• TASK STATEMENT:
Every single entry should be printed exactly.

• SOURCE DATA:
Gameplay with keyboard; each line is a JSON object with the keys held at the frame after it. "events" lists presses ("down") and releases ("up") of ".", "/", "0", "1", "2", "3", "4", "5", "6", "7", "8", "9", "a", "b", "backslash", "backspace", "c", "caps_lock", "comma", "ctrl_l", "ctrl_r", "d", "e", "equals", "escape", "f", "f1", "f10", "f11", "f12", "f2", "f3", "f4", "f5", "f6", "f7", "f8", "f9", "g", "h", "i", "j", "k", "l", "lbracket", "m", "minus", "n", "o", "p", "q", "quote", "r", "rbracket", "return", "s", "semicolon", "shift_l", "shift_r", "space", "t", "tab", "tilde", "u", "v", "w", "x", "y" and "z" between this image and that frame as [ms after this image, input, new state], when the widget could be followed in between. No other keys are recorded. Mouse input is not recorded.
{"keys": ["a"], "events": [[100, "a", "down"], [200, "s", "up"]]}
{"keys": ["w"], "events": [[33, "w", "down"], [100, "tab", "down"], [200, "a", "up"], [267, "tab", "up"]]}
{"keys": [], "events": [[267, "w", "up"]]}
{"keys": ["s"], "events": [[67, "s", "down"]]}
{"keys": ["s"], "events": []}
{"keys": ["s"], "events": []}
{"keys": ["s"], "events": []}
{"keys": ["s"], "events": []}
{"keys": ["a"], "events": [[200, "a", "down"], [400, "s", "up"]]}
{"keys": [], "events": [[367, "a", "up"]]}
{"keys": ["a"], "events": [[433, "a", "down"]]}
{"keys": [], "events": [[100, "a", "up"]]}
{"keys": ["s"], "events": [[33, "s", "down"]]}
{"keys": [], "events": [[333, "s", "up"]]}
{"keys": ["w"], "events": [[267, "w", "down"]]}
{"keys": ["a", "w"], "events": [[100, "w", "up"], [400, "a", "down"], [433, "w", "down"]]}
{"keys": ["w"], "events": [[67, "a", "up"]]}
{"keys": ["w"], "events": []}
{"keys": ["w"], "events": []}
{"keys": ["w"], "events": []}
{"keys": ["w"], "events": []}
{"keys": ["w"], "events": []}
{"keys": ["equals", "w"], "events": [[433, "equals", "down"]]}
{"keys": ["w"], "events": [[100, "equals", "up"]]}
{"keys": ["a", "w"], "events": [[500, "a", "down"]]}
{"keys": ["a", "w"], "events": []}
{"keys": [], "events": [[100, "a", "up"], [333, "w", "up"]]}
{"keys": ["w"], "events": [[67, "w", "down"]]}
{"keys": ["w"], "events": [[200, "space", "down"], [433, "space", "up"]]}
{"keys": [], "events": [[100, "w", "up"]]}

• ANSWER:
Gameplay with keyboard; each line is a JSON object with the keys held at the frame after it. "events" lists presses ("down") and releases ("up") of ".", "/", "0", "1", "2", "3", "4", "5", "6", "7", "8", "9", "a", "b", "backslash", "backspace", "c", "caps_lock", "comma", "ctrl_l", "ctrl_r", "d", "e", "equals", "escape", "f", "f1", "f10", "f11", "f12", "f2", "f3", "f4", "f5", "f6", "f7", "f8", "f9", "g", "h", "i", "j", "k", "l", "lbracket", "m", "minus", "n", "o", "p", "q", "quote", "r", "rbracket", "return", "s", "semicolon", "shift_l", "shift_r", "space", "t", "tab", "tilde", "u", "v", "w", "x", "y" and "z" between this image and that frame as [ms after this image, input, new state], when the widget could be followed in between. No other keys are recorded. Mouse input is not recorded.
{"keys": ["a"], "events": [[100, "a", "down"], [200, "s", "up"]]}
{"keys": ["w"], "events": [[33, "w", "down"], [100, "tab", "down"], [200, "a", "up"], [267, "tab", "up"]]}
{"keys": [], "events": [[267, "w", "up"]]}
{"keys": ["s"], "events": [[67, "s", "down"]]}
{"keys": ["s"], "events": []}
{"keys": ["s"], "events": []}
{"keys": ["s"], "events": []}
{"keys": ["s"], "events": []}
{"keys": ["a"], "events": [[200, "a", "down"], [400, "s", "up"]]}
{"keys": [], "events": [[367, "a", "up"]]}
{"keys": ["a"], "events": [[433, "a", "down"]]}
{"keys": [], "events": [[100, "a", "up"]]}
{"keys": ["s"], "events": [[33, "s", "down"]]}
{"keys": [], "events": [[333, "s", "up"]]}
{"keys": ["w"], "events": [[267, "w", "down"]]}
{"keys": ["a", "w"], "events": [[100, "w", "up"], [400, "a", "down"], [433, "w", "down"]]}
{"keys": ["w"], "events": [[67, "a", "up"]]}
{"keys": ["w"], "events": []}
{"keys": ["w"], "events": []}
{"keys": ["w"], "events": []}
{"keys": ["w"], "events": []}
{"keys": ["w"], "events": []}
{"keys": ["equals", "w"], "events": [[433, "equals", "down"]]}
{"keys": ["w"], "events": [[100, "equals", "up"]]}
{"keys": ["a", "w"], "events": [[500, "a", "down"]]}
{"keys": ["a", "w"], "events": []}
{"keys": [], "events": [[100, "a", "up"], [333, "w", "up"]]}
{"keys": ["w"], "events": [[67, "w", "down"]]}
{"keys": ["w"], "events": [[200, "space", "down"], [433, "space", "up"]]}
{"keys": [], "events": [[100, "w", "up"]]}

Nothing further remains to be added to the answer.